The Science Journal of the American Association for Respiratory Care

2005 OPEN FORUM Abstracts

ACTIVE EXHALATION VALVE CONTROL: EVALUATION OF ITS PERFORMANCE IN EXPIRATORY RESISTANCE AND PRESSURE RELEASE

John Newhart CRT, UCSD Medical Center, San Diego, California, Chi-Yuan Chuang, MD, Graduate Institute of Medical Science, Taipei Medical University, Taiwan.

Background: The advent of computerization of mechanical ventilation has brought many improvements in synchrony with the patient. One of these is the "active exhalation valve" (AEV), which theoretically allows the patient to exhale freely even during the ventilator's inspiratory phase. This study is to objectively evaluate the performance of pressure release in the ventilators with AEV, in comparison with an older ventilator without AEV.

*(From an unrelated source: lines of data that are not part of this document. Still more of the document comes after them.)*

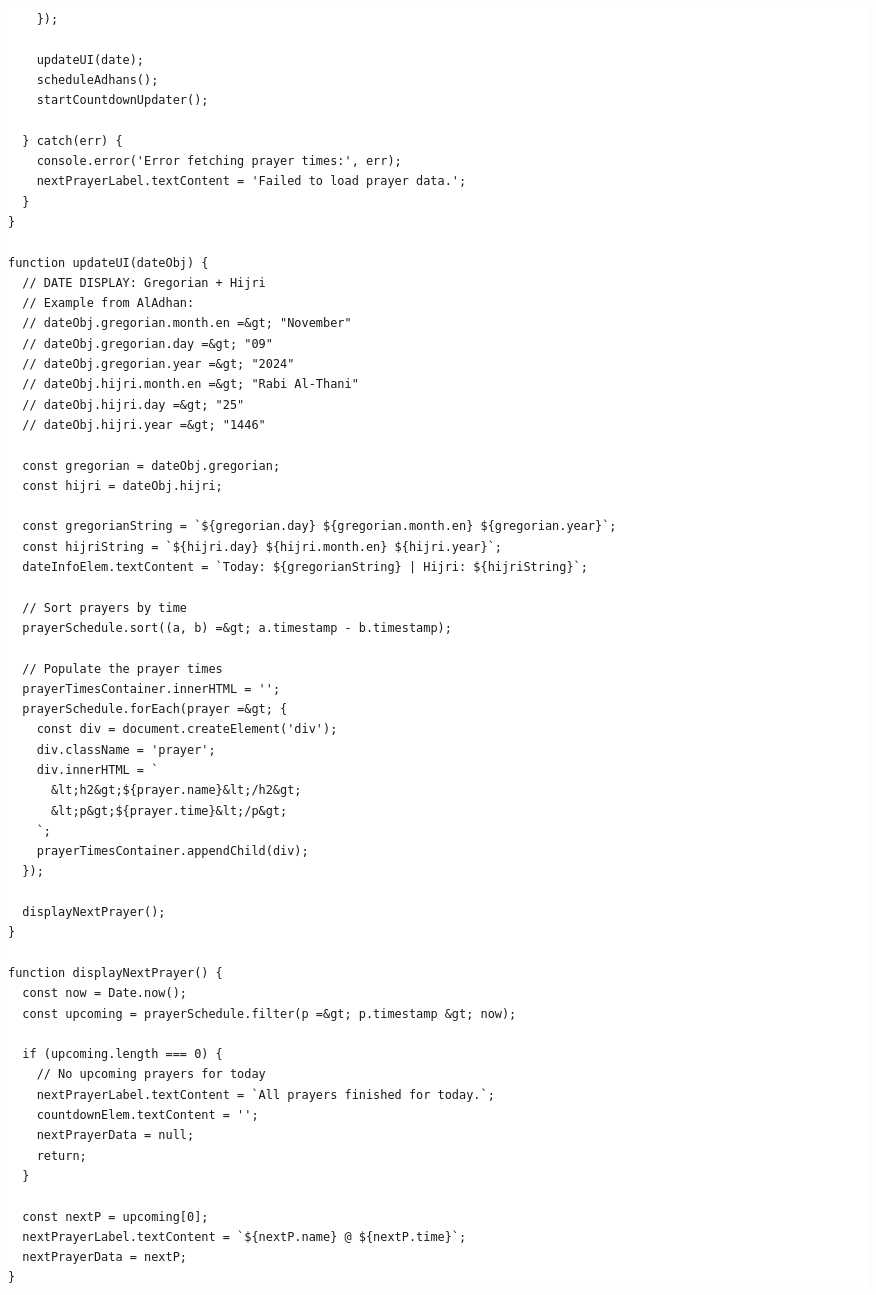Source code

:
 ```&lt;!DOCTYPE html&gt;
    });

    updateUI(date);
    scheduleAdhans();
    startCountdownUpdater();

  } catch(err) {
    console.error('Error fetching prayer times:', err);
    nextPrayerLabel.textContent = 'Failed to load prayer data.';
  }
}

function updateUI(dateObj) {
  // DATE DISPLAY: Gregorian + Hijri
  // Example from AlAdhan:
  // dateObj.gregorian.month.en =&gt; "November"
  // dateObj.gregorian.day =&gt; "09"
  // dateObj.gregorian.year =&gt; "2024"
  // dateObj.hijri.month.en =&gt; "Rabi Al-Thani"
  // dateObj.hijri.day =&gt; "25"
  // dateObj.hijri.year =&gt; "1446"
  
  const gregorian = dateObj.gregorian;
  const hijri = dateObj.hijri;

  const gregorianString = `${gregorian.day} ${gregorian.month.en} ${gregorian.year}`;
  const hijriString = `${hijri.day} ${hijri.month.en} ${hijri.year}`;
  dateInfoElem.textContent = `Today: ${gregorianString} | Hijri: ${hijriString}`;

  // Sort prayers by time
  prayerSchedule.sort((a, b) =&gt; a.timestamp - b.timestamp);

  // Populate the prayer times
  prayerTimesContainer.innerHTML = '';
  prayerSchedule.forEach(prayer =&gt; {
    const div = document.createElement('div');
    div.className = 'prayer';
    div.innerHTML = `
      &lt;h2&gt;${prayer.name}&lt;/h2&gt;
      &lt;p&gt;${prayer.time}&lt;/p&gt;
    `;
    prayerTimesContainer.appendChild(div);
  });

  displayNextPrayer();
}

function displayNextPrayer() {
  const now = Date.now();
  const upcoming = prayerSchedule.filter(p =&gt; p.timestamp &gt; now);

  if (upcoming.length === 0) {
    // No upcoming prayers for today
    nextPrayerLabel.textContent = `All prayers finished for today.`;
    countdownElem.textContent = '';
    nextPrayerData = null;
    return;
  }

  const nextP = upcoming[0];
  nextPrayerLabel.textContent = `${nextP.name} @ ${nextP.time}`;
  nextPrayerData = nextP;
}
```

Methods: An Ingmar Active Test Lung (ASL5000) was programmed to simulate a patient spontaneous inspiratory effort followed by a forced expiratory effort during the ventilator's inspiratory phase. The test lung settings were as follows: R10, C50, inspiratory max Pmus of -5cmH2O, and expiratory max Pmus of +10 cmH2O. The new ventilators tested were the Drager Evita XL, Newport e500, PB 840, and Maquet Servo i. A PB 7200 represented an older generation ventilator. Airway pressure overshoot and the resistance to flow as the result of the patient's forced expiratory effort during the ventilator inspiratory phase were measured and calculated.

Results: Our data indicate that the ease of the pressure release was markedly improved in the new generation of ventilators with AEV versus the older generation with non-active exhalation valve.

Conclusion: Active exhalation valve control eases the resistance to the patient efforts, thus improves patient-ventilator synchrony.